Directions ::
A) Please translate this sentence from the code excerpt into Spanish: "If we can accept a few mistakes, we try to extract numbers from the answers and compare them"
B) Quote the part of the code excerpt that opens with the words containing "# First we remove" and closes with "gt_norm = string_normalization(gt)".
C) In the code excerpt, which value of eval_policy makes the function search for numbers in the answers?

Quoted passage ::
=== Begin Enclosure ===
This cell defines `latex_answer_check` function which is used to for the MATH test dataset
"""


def latex_answer_check(model_ans, gt, split, extract_policy: str, eval_policy: str):
    # Step 1: Extract answer from response
    if split is not None:
        model_ans = extract_answer(model_ans, split, extract_policy=extract_policy)
    if model_ans is None:
        return False

    # Step 2: Remove boxes and perform literal check
    # Compare strings character by character after simple processing including remove $%.
    # First we remove the boxes in the string but keeps the content
    # \boxed{\frac{13}{4}} --> \frac{13}{4}
    model_ans_norm = string_normalization(model_ans)
    model_ans_norm_wo_boxes = remove_boxes_keep_content(model_ans_norm)
    gt_norm = string_normalization(gt)
    gt_norm_wo_boxes = remove_boxes_keep_content(gt_norm)

    literal_check_result = literal_check(
        remove_prefix_and_suffix(model_ans_norm_wo_boxes),
        remove_prefix_and_suffix(gt_norm_wo_boxes),
    )
    if literal_check_result is not None:
        return literal_check_result

    # Step 3: Attempt to parse -- single
    # Treat a string as a single number/extract a single number from a string and then compare.
    #
    # If we can accept a few mistakes, we try to extract numbers from the answers and compare them
    if eval_policy == "aggressive":
        # We wan't to use raw model_ans to keep the $$
        # $13$ meters --> $13$ --> 13
        model_ans_num_lst = search_for_numbers(model_ans)

        # We want the original answer has $$
        # This way we are able to consider the answer as a whole
        # We don't want \frac{13}{4} --> [13, 4] to be considered as 2 numbers
        if gt[0] != "$" or gt[-1] != "$":
            gt_num_lst = search_for_numbers("$" + gt + "$")
=== End Enclosure ===
Entries shown ::
=== Begin Enclosure ===
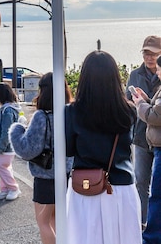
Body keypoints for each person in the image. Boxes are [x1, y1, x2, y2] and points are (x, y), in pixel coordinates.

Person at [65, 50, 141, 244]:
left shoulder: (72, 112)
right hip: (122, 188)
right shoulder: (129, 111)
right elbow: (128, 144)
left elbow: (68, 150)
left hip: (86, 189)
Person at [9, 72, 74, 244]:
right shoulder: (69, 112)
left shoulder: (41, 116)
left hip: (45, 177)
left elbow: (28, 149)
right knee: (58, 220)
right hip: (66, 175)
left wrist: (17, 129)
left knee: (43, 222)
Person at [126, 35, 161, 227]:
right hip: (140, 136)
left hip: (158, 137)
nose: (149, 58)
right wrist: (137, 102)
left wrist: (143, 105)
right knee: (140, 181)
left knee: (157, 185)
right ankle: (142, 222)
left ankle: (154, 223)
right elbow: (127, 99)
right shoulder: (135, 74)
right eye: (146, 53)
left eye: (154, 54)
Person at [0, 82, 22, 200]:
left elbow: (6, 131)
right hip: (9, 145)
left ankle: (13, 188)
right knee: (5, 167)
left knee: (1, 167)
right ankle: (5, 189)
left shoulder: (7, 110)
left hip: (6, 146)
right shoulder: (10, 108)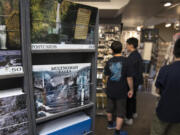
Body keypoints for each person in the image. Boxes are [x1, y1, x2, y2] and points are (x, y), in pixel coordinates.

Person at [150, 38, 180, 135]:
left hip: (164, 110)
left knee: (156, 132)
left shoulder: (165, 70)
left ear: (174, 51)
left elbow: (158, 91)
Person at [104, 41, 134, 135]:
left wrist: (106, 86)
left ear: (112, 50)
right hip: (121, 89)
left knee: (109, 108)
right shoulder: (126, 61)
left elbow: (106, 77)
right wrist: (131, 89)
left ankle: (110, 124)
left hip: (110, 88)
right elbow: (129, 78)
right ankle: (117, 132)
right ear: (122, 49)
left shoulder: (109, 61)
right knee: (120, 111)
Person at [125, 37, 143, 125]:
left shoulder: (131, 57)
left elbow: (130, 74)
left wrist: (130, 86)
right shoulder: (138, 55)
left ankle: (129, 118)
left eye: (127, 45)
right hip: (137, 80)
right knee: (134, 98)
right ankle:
=== End Enclosure ===
=== Begin Enclosure ===
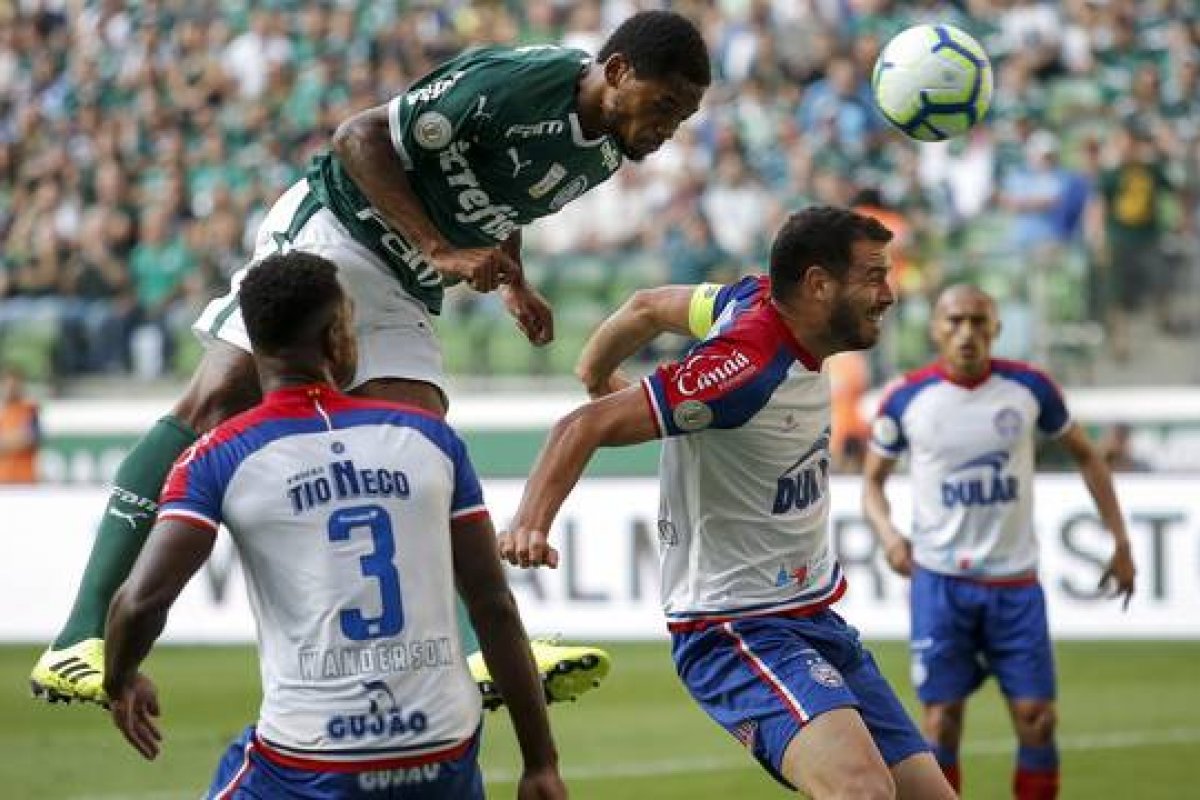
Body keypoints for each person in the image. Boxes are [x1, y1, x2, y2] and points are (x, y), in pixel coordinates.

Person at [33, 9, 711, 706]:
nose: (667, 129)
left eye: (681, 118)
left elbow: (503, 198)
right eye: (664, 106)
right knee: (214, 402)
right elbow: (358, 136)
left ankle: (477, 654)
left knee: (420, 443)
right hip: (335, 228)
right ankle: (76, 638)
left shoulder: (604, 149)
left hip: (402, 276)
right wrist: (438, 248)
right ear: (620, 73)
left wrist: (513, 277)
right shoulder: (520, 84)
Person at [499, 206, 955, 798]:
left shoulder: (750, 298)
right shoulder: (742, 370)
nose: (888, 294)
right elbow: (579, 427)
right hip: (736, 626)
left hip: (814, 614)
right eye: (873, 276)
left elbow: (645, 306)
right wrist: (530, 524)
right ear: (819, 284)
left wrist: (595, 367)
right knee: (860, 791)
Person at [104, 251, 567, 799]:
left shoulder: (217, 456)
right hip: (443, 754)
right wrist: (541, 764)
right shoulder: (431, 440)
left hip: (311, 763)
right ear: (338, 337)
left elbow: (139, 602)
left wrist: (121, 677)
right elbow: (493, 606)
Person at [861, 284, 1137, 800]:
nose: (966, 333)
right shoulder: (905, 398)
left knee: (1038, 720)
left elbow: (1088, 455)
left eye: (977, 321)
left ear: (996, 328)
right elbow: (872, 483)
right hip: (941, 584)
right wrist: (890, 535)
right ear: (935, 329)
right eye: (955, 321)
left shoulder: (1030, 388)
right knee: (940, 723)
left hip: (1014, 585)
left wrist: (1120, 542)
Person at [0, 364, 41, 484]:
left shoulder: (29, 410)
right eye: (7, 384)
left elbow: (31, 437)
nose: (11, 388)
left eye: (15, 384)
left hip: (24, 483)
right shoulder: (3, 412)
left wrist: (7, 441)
=== End Enclosure ===
Responses ::
A) Si podemos aceptar algunos errores, intentamos extraer números de las respuestas y compararlos.

B)
# First we remove the boxes in the string but keeps the content
    # \boxed{\frac{13}{4}} --> \frac{13}{4}
    model_ans_norm = string_normalization(model_ans)
    model_ans_norm_wo_boxes = remove_boxes_keep_content(model_ans_norm)
    gt_norm = string_normalization(gt)

C) "aggressive"